見覚えのある2人はあの日から毎日、この店に来店してくれた若い冒険者2人だった。
「いらっしゃい!ロム、ギール」
2人は牛丼をかなり気に入った様で、毎日食べに来ている。ダイキとの話も弾み、今では常連であり、友達にもなっていた。
「ギュウドン二杯頼む。 あと、酒は持ち込みだったらいいか?」
「まあ、禁止している理由もないし、いいよ。」
冒険者2人は自分たちで持ってきた酒をグラスに酌み交わす。
「プハァー、やっぱりダンジョンのあとの酒はサイコーだなぁー!」
「おう、このために毎日ダンジョンに潜っていると言っても過言じゃないな!」
ダンジョン終わりに仲間と一杯。ダイキは憧れていた冒険者を前に自然にため息をついてしまっていた。
「どうしたんだ、ダイキ?」
「元気ねぇーな。」
ため息が聞こえていたのだろう。2人はどうしたのかとダイキに尋ねてきた。
「実はさ、もともとは冒険者になりたかったんだ。」
「なればいいじゃないか。」
「確かにな。」
「それはそうだけどね。」
なろうと思えばなれることぐらい分かっていた。しかし、日本ではろくに運動もしないで生きてきたダイキにとって、特に運動神経がいいわけではなく、しかも異世界転生しておきながらチートの1つもないというのは冒険者を諦める十分な理由になった。今の状態のダイキがダンジョンに潜ったところで苦労するのは目に見えている。
と、そこへセレナが青ざめた顔で店の扉を開けてきた。息遣いが荒く、焦って大急ぎで駆けつけてきたことが見て取れた。
「ダ、チキンダイキ様!」
「どうした?…って、ちょっと待て。今、ダイキ様と言おうとしてチキンダイキ様っていい直したよな⁉︎」
「そんなことより」
「そんなことより⁉︎」
「数日前のダイキ様にあった日、覚えてますか?」
「覚えてるけど。」
「あの日、商人ギルドに寄りましたか?」
「寄ったけど。」
「何か盗みましたか?」
「ちょ、なんでそうなる⁉︎」
いきなりの窃盗容疑にダイキは困惑した。なにしろ全く身に覚えがないのだ。
「証拠は?」
「証拠って……あ、そうだ。猫耳のリリィって子が知っているはずだ!」
「リリィ?」
リリィという名前を聞いたセレナは眉をしかめた。同じところで働いている割にはおかしな反応だ。
「リリィというのは?」
「ギルドの職員だろ!」
「そんな人いませんし、あの日は私が留守にしていたので無人になってたはずですよ。」
「えっ⁉︎」
ダイキの脳内は混乱していた。
あの日、ギルドのカウンターに居たはずのリリィはギルド職員の中に実際には存在していなかったのだ。となれば、怪しいのはそのリリィだ。
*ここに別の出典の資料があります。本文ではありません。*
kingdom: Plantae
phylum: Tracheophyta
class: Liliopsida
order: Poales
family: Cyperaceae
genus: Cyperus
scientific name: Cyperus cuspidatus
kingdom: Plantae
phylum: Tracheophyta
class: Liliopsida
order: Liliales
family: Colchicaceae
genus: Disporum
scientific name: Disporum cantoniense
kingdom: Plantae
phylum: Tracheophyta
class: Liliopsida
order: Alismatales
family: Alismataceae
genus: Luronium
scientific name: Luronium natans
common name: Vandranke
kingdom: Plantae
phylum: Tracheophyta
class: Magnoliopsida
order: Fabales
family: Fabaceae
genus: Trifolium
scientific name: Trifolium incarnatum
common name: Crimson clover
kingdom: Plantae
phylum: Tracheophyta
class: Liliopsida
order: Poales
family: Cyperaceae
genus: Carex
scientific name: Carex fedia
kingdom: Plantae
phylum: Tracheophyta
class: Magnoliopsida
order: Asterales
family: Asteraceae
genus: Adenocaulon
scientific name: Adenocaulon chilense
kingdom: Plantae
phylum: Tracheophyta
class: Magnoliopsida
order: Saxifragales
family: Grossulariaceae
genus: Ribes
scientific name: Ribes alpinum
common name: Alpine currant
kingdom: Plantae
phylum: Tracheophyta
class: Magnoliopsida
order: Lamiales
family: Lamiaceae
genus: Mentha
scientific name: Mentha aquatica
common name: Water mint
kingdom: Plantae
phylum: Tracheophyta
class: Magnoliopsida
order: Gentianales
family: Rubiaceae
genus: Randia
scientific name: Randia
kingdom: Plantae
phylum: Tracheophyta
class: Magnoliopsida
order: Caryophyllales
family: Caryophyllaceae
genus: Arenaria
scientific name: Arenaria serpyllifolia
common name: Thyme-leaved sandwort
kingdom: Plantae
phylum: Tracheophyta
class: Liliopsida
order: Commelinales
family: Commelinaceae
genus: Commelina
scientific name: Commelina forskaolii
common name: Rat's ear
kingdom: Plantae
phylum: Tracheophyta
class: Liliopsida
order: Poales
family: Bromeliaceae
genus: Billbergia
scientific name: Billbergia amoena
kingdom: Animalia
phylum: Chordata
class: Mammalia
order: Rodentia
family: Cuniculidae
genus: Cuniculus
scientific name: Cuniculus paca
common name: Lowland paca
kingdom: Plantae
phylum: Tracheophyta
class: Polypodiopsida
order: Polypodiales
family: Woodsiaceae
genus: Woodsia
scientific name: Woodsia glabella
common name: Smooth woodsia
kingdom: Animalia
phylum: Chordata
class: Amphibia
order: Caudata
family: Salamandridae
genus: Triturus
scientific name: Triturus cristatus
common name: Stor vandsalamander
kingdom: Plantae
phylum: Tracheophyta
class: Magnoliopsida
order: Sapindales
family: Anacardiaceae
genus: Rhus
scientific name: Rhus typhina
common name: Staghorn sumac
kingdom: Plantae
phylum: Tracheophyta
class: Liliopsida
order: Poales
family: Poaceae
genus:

「2人とも、これから中心街に用があるから、お代はそこらへんに適当に置いておいて。あと、店出るときは店先に閉店って張り紙つけといてくれ。」
「おう!」
「なんか大変そうだな。がんばれよ!」
ロムとギールに頼み終えると、ダイキとセレナは急いで商人ギルドに向かった。
「ダイキ様、なにか心当たりが?」
「いいや、いちおう現場に行こうと思っただけだ。」
ダイキはリリィが怪しいということはセレナには伝えないようにした。どう見てもリリィが怪しいのだが、過去何度か彼女に会ったなかで、彼女はなにか秘密を抱え込んでいる気がしてならないのだ。
ダイキは、これは異世界ものでよくある、暗い過去を背負った美少女が出てくるイベントだと確信していた。
商人ギルドに着き、セレナに商人ギルドの捜索を任せると、ダイキはすぐさま王都を駆けずり回った。過去2回ともたまたま出会っただけなので、また会える可能性は低い。だが、必ず彼女は王都にいるはず。身なり少し薄汚れていたので、もしかすると王都のスラム街にいるのかもしれない。
「スラム街に一度行ってみるかな。」
王都をむやみやたらに駆けずり回る作戦?は中止し、ダイキはスラム街に向かうことにした。
スラム街は王都の東の端にある。
スラム街に近づくにつれ、街並みは暗く寂しげに変わっていった。
さっきから、ダイキは一度も人に出会っていなかった。中心街の賑わいが嘘のようだ。
ダイキは、道の角を曲がった。すると…………
そこには、あの猫耳のリリィが歩いていた。後ろ姿だが、間違いない。どうやら、ダイキの予想は的中したようだ。
ダイキはリリィに声をかけた。
「リリィー!」
ダイキの声に気づき、リリィは振り返った。